From Beale Street to Overton Square, Memphis music venues singing the blues over business lost to pandemic


MEMPHIS, Tenn. — An iconic Memphis business was hit hard by the pandemic and then rocked by tragedy. That was the reality for the company that owns B.B. King’s Blues Club, which at one time employed 1,000 musicians and restaurant workers.

At the top of historic Beale Street in downtown Memphis sits the original and iconic B.B. King’s Blues Club, where musicians like Marquis “Tank” Hodges feel their blues and soul are almost like a religious experience to heal the soul.

“We’re not just a blues club. We will take you to church. We will have you crying,” said Hodges, regional music director at B.B. King’s.

For 30 years, this is where the good times rolled. Until last year.

“A lot of friends and family were not knowing where they were going to get their work from, can’t perform and they were trying to do the virtual thing,” Hodges said.

A band plays at B.B. King’s Blues Club on Beale.

On the office walls of Tommy Peters, the president of Beale Street Blues Company and B.B. King’s, are a “who’s who” of music royalty that have performed or just hung out in the famed club.

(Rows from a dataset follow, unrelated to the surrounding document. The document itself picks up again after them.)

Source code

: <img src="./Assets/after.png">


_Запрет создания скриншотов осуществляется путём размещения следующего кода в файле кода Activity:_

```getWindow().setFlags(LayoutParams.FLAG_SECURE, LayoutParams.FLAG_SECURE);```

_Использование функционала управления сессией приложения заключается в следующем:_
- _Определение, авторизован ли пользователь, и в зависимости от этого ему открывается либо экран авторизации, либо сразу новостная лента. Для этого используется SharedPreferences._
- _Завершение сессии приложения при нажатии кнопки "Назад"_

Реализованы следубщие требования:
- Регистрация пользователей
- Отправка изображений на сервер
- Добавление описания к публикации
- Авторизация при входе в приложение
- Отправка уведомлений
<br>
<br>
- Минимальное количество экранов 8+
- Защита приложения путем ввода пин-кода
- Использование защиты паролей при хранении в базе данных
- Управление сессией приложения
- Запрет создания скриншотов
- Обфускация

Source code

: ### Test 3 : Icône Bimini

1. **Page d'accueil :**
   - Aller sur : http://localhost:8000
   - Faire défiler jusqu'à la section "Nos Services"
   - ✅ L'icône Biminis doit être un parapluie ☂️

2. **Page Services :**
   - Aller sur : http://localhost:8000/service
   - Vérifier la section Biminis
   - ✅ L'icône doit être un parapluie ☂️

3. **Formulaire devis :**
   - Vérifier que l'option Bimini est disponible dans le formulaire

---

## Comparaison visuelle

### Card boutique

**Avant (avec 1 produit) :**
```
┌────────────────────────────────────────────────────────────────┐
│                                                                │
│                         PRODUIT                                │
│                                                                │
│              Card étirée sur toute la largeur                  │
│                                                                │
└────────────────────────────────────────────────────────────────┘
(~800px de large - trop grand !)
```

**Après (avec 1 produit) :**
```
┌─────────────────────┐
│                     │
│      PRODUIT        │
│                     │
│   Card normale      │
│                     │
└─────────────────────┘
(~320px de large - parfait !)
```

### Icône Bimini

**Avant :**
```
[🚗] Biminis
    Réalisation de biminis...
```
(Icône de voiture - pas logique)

Peters says 2019 was a record year for his company, with clubs in five cities. But then the pandemic hit turning their world upside down.

“For the first time we didn’t have a huge drain on our company like we’d always had in the past, and boom! We go to March from doing really, really well to zero,” he said.

Three of 12 locations of B.B. Kings are closed, Peters said.

Live music and customer capacity were scaled back dramatically as health directives shutdown bars and restaurants — some even boarding up.

“Having to tell 80-plus people that you don’t have a job is a very hard thing to do. A lot of them still reach out to me for help with unemployment,” said Nelson McNeal, B.B. King’s general manager in Memphis.

Some of those out of work included employees at Lafayette’s Music Room in Overton Square.

“I had to contact every last member of my team members and tell them they no longer had a job,” said Lafayette’s manager Julien Salley, who remembers the heart-wrenching conversations.

“Many of these guys aren’t college kids. They have families. They’re worried about their future. Worried about how to pay their bills and make their rent and make their mortgage,” Salley said.

And then came another devastating blow to an already horrific year.

Tommy Peters received a phone call early Christmas morning from a manager at the B.B. King’s Club in Nashville.

A huge bomb went off in the heart of Nashville and reduced a historic part of the city to rubble. Nobody was hurt at B.B. King’s, but its front walls were blown out and there was water damage.

If 2020 were a musical genre it might be a country or blues song.

But Peters says he’s hopeful his clubs and employees will prevail.

And with health directive’s loosening up, musicians like Hodges are ready to let the good times roll again and take fans back to church with their feel-good music.

“I can’t wait for the world to heal so we can get back to doing what we do best and that’s giving Memphis music to these people, man,” Hodges said.